━━ Passagem para análise ━━
Não iam perder o evento por causa do vírus. “De maneira nenhuma”, diz António”. “Mais grave do que este vírus, há um outro que tem atacado este país de há uns anos para cá. Dizem que este este é o novo coronavírus, e eu ao outro chamo o velho vírus, que é o Novo Banco. Já tem vários anos e para esse não há mesmo nenhuma vacina que o elimine.”
André Antunes, 23 anos, Quinta do Conde
André já vem ao Avante! desde os 6 anos e fez-se em 2020 militante do partido. É uma coisa que corre na família. Está acompanhado pelo pai e pela namorada, esta sem filiação.
Explica-nos que participa no Avante! por questões políticas e culturais. Mas este ano a vinda tem um significado especial: “Há uma vontade e teimosia em provar ao nosso país que é possível convivermos e retomarmos a vida em comunidade”, diz. Com isto não quer dizer que não se devam cumprir as regras de segurança, tanto que coloca a máscara assim que nos aproximamos. “As precauções já deviam ter sido implementadas no nosso dia-a-dia antes, como a desinfestação das mãos, utilização das máscaras em alguns locais, porque antes da pandemia já havia pessoas doentes.”
━━━
━━ Excertos dos dados ━━
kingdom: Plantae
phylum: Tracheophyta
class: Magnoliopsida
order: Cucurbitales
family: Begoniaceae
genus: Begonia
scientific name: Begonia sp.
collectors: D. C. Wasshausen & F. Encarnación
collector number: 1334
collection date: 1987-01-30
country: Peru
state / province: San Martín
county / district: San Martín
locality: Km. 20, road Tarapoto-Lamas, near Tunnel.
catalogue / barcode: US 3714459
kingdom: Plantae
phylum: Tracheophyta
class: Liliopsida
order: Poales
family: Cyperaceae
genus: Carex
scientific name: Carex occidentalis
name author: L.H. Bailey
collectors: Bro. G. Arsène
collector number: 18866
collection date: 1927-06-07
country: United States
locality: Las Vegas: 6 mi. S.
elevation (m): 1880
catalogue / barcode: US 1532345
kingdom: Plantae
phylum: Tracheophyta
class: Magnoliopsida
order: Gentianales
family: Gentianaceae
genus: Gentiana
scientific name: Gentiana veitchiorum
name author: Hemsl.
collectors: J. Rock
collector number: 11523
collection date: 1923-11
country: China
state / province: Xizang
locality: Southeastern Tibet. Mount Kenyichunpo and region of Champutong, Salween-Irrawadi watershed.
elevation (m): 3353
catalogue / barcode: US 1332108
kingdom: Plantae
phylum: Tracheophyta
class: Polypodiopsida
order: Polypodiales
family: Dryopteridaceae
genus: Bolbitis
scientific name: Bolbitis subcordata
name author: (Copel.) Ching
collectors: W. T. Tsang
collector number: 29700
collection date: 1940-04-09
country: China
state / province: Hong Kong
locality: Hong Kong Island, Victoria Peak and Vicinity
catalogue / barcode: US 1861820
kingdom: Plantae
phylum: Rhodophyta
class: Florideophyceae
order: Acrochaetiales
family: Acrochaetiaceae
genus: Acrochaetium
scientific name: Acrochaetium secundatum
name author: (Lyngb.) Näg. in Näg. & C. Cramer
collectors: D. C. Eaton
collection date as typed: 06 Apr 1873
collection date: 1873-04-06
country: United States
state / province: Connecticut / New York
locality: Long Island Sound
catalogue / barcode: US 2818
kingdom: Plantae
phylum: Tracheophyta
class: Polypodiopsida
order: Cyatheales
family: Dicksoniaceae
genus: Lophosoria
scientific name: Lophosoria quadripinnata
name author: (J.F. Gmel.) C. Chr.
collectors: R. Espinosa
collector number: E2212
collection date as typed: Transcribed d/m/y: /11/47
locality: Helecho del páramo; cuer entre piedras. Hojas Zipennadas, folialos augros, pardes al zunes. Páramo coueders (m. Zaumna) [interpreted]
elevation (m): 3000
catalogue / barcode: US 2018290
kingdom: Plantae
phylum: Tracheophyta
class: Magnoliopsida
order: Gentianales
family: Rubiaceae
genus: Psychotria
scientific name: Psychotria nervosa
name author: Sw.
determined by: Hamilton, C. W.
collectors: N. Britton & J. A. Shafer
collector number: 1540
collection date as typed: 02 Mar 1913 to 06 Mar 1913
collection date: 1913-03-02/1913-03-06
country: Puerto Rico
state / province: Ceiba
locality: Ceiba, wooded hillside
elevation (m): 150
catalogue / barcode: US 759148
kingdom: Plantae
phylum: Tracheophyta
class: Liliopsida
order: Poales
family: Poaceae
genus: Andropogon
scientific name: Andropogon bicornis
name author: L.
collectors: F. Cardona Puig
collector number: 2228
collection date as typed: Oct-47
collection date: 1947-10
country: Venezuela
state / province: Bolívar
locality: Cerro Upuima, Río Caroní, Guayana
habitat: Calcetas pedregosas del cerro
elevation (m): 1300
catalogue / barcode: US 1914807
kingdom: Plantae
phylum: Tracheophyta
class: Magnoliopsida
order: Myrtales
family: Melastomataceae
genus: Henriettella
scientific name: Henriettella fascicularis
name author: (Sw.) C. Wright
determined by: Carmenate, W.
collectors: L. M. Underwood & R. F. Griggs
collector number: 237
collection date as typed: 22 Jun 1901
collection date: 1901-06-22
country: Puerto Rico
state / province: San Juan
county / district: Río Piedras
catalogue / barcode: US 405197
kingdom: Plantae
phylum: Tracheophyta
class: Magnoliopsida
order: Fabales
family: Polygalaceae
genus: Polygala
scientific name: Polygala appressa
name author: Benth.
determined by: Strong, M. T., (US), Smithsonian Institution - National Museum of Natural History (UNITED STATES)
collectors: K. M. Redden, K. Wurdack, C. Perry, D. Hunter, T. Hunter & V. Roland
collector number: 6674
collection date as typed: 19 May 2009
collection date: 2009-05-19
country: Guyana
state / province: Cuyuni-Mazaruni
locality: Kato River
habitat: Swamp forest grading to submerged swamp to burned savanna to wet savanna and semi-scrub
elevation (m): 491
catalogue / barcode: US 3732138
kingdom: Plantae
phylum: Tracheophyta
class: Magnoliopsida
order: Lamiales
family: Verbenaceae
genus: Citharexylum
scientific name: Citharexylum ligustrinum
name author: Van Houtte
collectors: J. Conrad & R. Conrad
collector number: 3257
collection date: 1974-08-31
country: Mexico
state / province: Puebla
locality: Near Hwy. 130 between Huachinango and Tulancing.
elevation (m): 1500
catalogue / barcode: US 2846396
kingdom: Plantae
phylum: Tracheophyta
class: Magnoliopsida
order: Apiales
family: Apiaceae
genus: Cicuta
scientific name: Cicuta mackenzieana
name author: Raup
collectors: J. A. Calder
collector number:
━━━
#### Tarefa a realizar
Consegue extrair do texto sobre o Avante! o trecho que vai desde “Não iam perder” até “esta sem filiação.”, inclusive?

#### Solução do problema
Não iam perder o evento por causa do vírus. “De maneira nenhuma”, diz António”. “Mais grave do que este vírus, há um outro que tem atacado este país de há uns anos para cá. Dizem que este este é o novo coronavírus, e eu ao outro chamo o velho vírus, que é o Novo Banco. Já tem vários anos e para esse não há mesmo nenhuma vacina que o elimine.”
André Antunes, 23 anos, Quinta do Conde
André já vem ao Avante! desde os 6 anos e fez-se em 2020 militante do partido. É uma coisa que corre na família. Está acompanhado pelo pai e pela namorada, esta sem filiação.